SUPPLIED DATA.
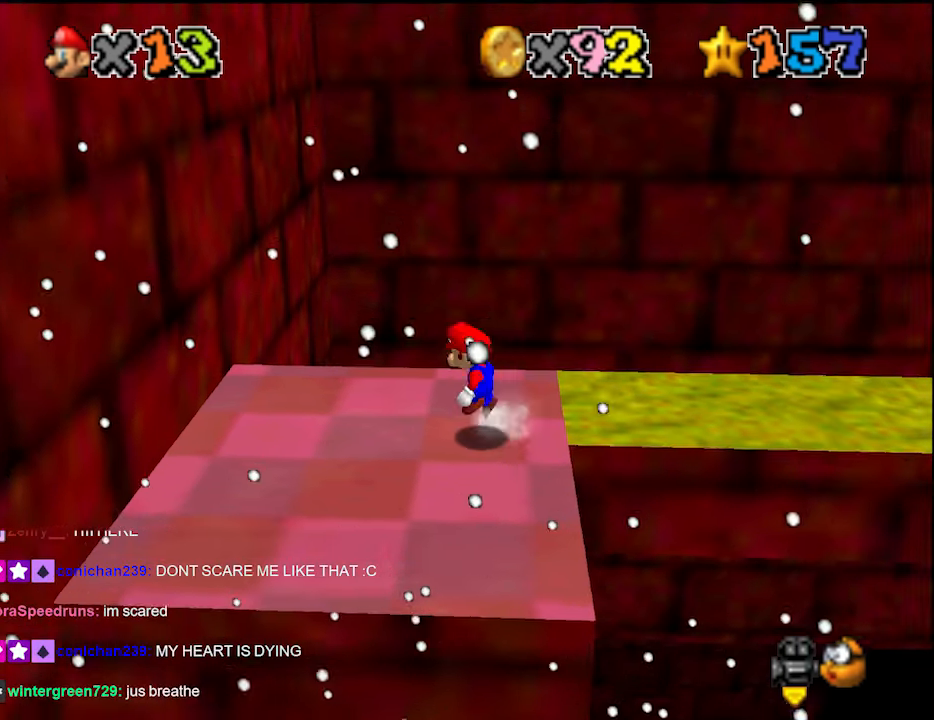
{"buttons": [], "left_stick": "center", "events": [[33, "A", "down"], [100, "A", "up"], [166, "left_stick", "center"]]}
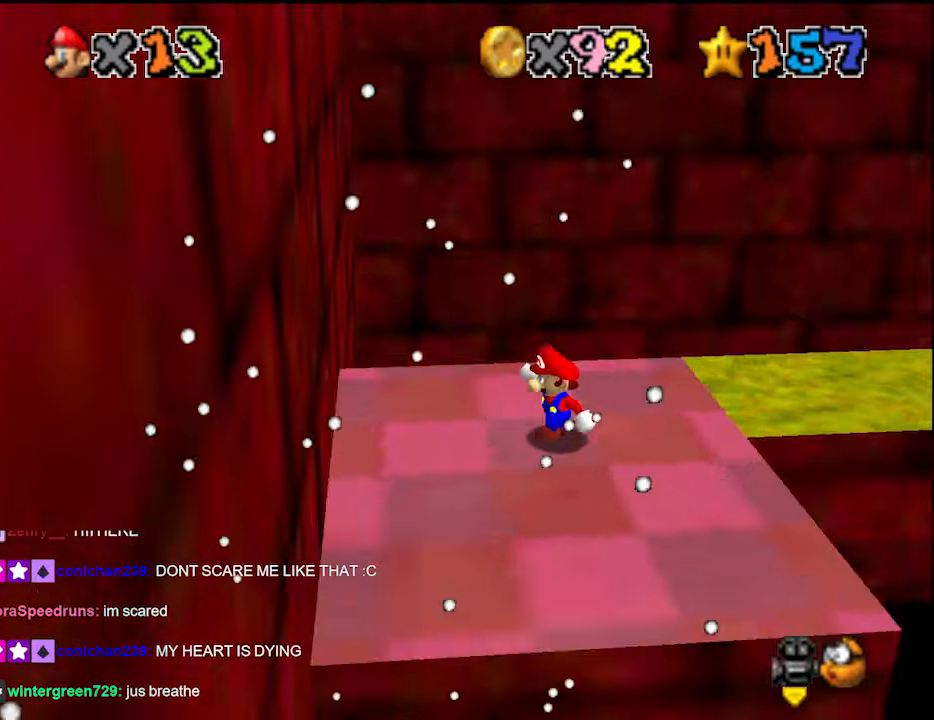
{"buttons": ["DPAD_DOWN"], "left_stick": "center", "events": [[33, "C_LEFT", "down"], [100, "C_LEFT", "up"], [166, "C_LEFT", "down"], [233, "C_LEFT", "up"], [500, "DPAD_DOWN", "down"]]}
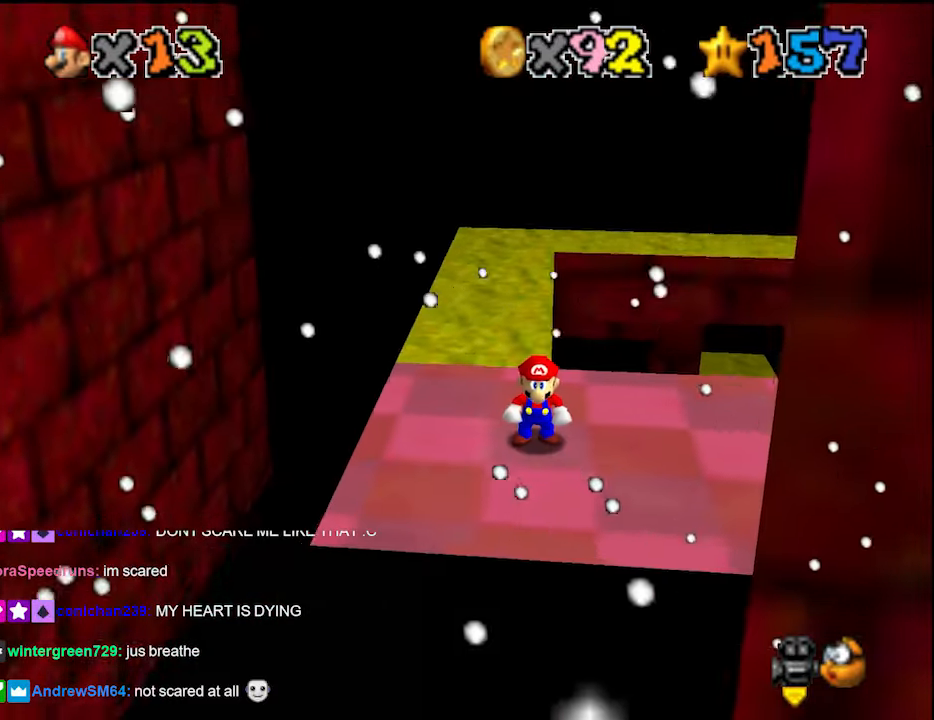
{"buttons": [], "left_stick": "center", "events": [[66, "DPAD_DOWN", "up"]]}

YOUR TASK. Aside from its pictures, the listing must be given again in full, exactly as it appears.

REPLY TO THE EXERCISE.
{"buttons": [], "left_stick": "center", "events": [[33, "A", "down"], [100, "A", "up"], [166, "left_stick", "center"]]}
{"buttons": ["DPAD_DOWN"], "left_stick": "center", "events": [[33, "C_LEFT", "down"], [100, "C_LEFT", "up"], [166, "C_LEFT", "down"], [233, "C_LEFT", "up"], [500, "DPAD_DOWN", "down"]]}
{"buttons": [], "left_stick": "center", "events": [[66, "DPAD_DOWN", "up"]]}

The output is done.